Одна угроза отпала. Отпала, и разбилась насмерть. Сердце Таисии горело горьким, мстительным удовлетворением, но праздновать было рано. Они все еще были в опасности.
- Хока больше нет, - крикнула она Голозару, и, прильнув к нему, прошептала так, чтобы слышал только он. - Драконы должны погибнуть тоже. Оба. Они слишком опасны.
- Знаю, - сказал Голозар. - Держись, я постараюсь смягчить нашу посадку,как смогу.
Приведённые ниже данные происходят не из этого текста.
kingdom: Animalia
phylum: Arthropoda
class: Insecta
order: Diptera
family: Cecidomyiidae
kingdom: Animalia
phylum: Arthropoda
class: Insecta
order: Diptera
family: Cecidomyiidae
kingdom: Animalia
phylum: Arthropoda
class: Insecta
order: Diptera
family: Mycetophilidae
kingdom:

Груул мог с тем же успехом пытаться укротить ураган, поскольку альбинос в это время совсем обезумела, поглощенная приступом кровожадности. Ее серебряные зубы вгрызлись в тело умирающего Синего дракона, вырывая из него куски плоти, которые она тут же выплевывала в стороны. Задними лапами она обхватила хвост Синего дракона, и резким рывком оторвала его от позвоночника поверженного врага.
Все это время, Таисия и Голозар, напрягая все свои мышцы, пытались заставить свое обезумевшее ездовое чудовище, вгрызшееся в тело Синего соперника, сменить курс и медленно спускаться все ниже и ниже. Альбинос летела вслепую, доверяя Голозару управление ее полетом, пока сама она была с головой погружена в потрошение своего сородича.
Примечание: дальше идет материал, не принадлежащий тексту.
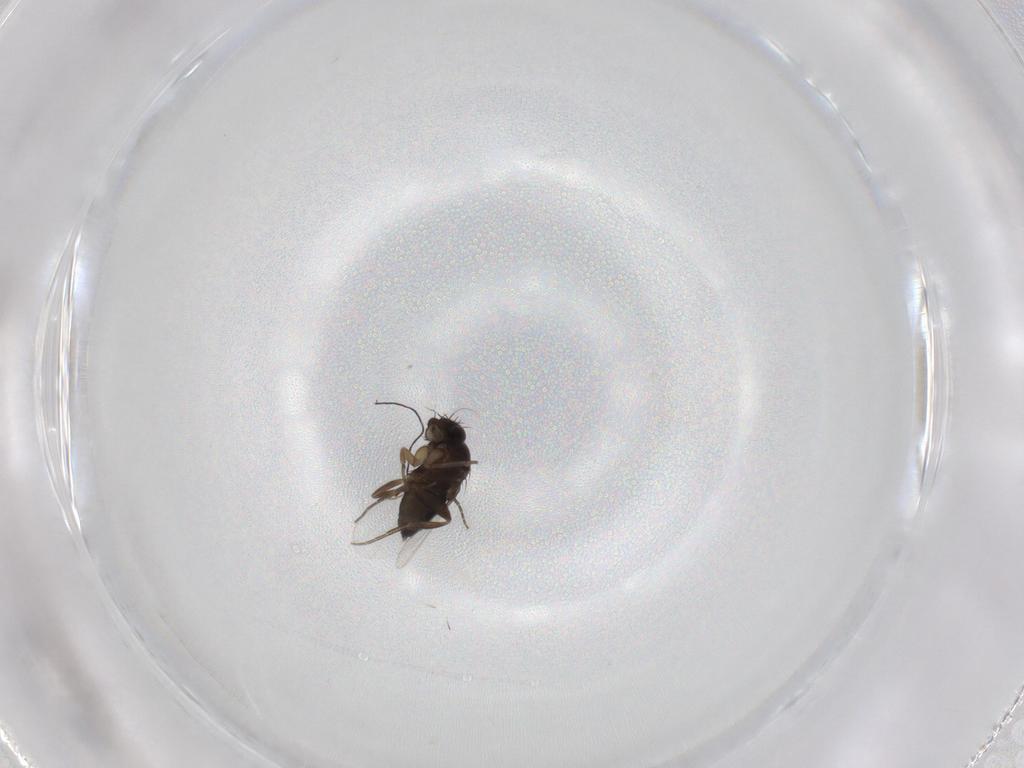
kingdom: Animalia
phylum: Arthropoda
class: Insecta
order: Diptera
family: Phoridae
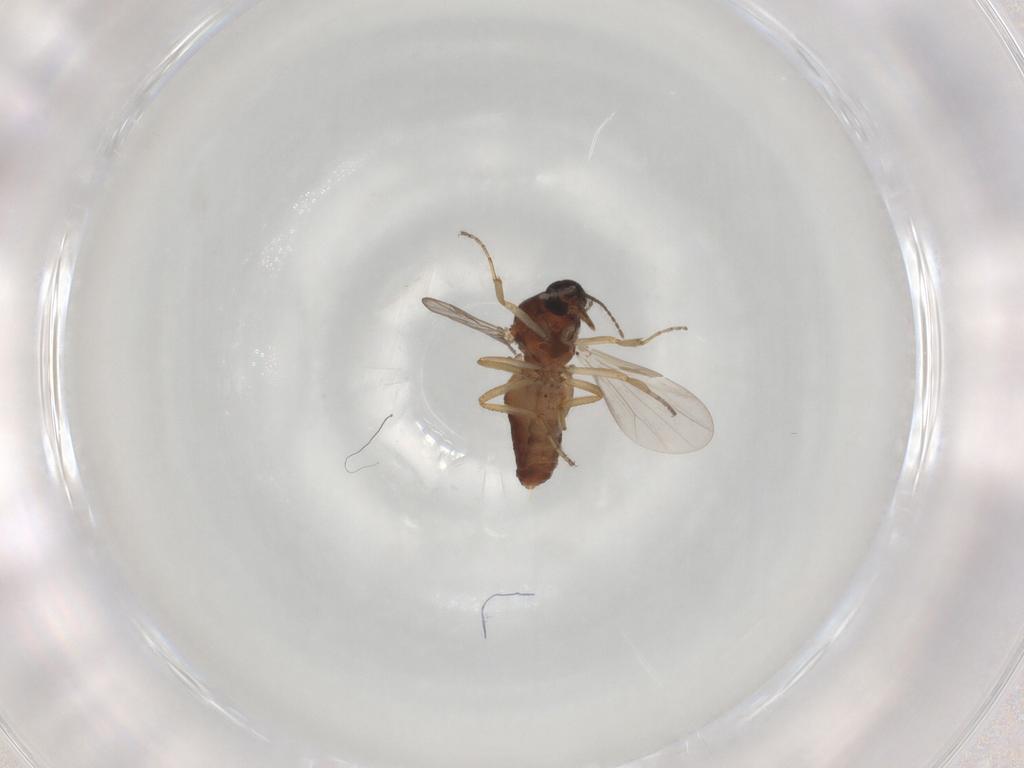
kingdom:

Ни один из драконов не заметил острых миззиумных выступов вовремя. Таисия сама едва их не просмотрела и, с жутким хором нечеловеческих воплей, громадные чудовища на полной скорости налетели на острые пики, пронзившие их массивные тела.
Несколько последующих минут прошли, как в тумане. Таисия была уверена, что потеряла сознание, потому, что следующее, что она помнила, было то, что она лежала поверх Голозара, который, в свою очередь, валялся на искореженном, изувеченном, и окровавленном теле драконши-альбиноса. Она чувствовала медленные вздымания и опадания грудной клетки Груула. Он был жив. Синий дракон являл собой практически неузнаваемую массу чешуйчатого, сырого мяса.
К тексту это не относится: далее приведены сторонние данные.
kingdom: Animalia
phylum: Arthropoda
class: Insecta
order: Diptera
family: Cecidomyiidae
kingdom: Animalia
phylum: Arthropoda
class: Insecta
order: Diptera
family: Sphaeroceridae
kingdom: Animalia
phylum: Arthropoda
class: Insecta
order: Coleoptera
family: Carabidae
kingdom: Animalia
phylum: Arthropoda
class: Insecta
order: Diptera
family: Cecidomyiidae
Таисия чувствовала, как грусть и облегчение сражались в ее сердце, видя, как красный глаз альбиноса с немым укором посмотрел на нее, затем, блеснув, погас навсегда.
Какое-то время она все еще смотрела на него, но затем, ее взгляд привлекло нечто, что возникло в небе над Утварой в громовом раскате. Это был не дракон.
Но крылья у него были.
* * * * *
Кос моргнул. Ему показалось, что он на мгновение увидел куга мот, и он был вовсе не призрачным светящимся шаром, а твердой сферой с завинченными иллюминаторами и оболочкой, выкованной из начищенного миззиума, бронзового оттенка.
Затем сфера исчезла, и вернулась боль. Шизм оставался на месте. Он был ярким, ослепительно ярким. Ярче солнца, шире и больше, чем когда-либо ранее. Он был прекрасен, и Кос чувствовал, как он манит его к себе. Как он тянется к его душе.
Сердце в его груди начало биться все быстрее и быстрее. Он кашлянул, и Крикс сказала ему, что они приземляются, и чтобы он держался крепче. Кос едва мог трезво соображать. Биение сердца заглушало ее голос. Он первым коснулся земли, не отводя глаз от Шизма, и покатился кубарем, пока не ударился об обломки камней.
- Кос, - прокашлялась гоблинша, - ты в порядке?
Кос не ответил. Он не чувствовал собственных ног, а его левая рука вопила от боли и требовала срочного внимания. Кажется, она была сломана, раздроблена о камни. Вместо ответа, он поднял вторую руку и указал наШизм.
- Ярко, - прошептал он. - Так ярко.
- Что ярко? - спросила Крикс. - Шизм. Да, он... Погоди, Кос, слушай меня. Не уходи. Не смотри на него, он...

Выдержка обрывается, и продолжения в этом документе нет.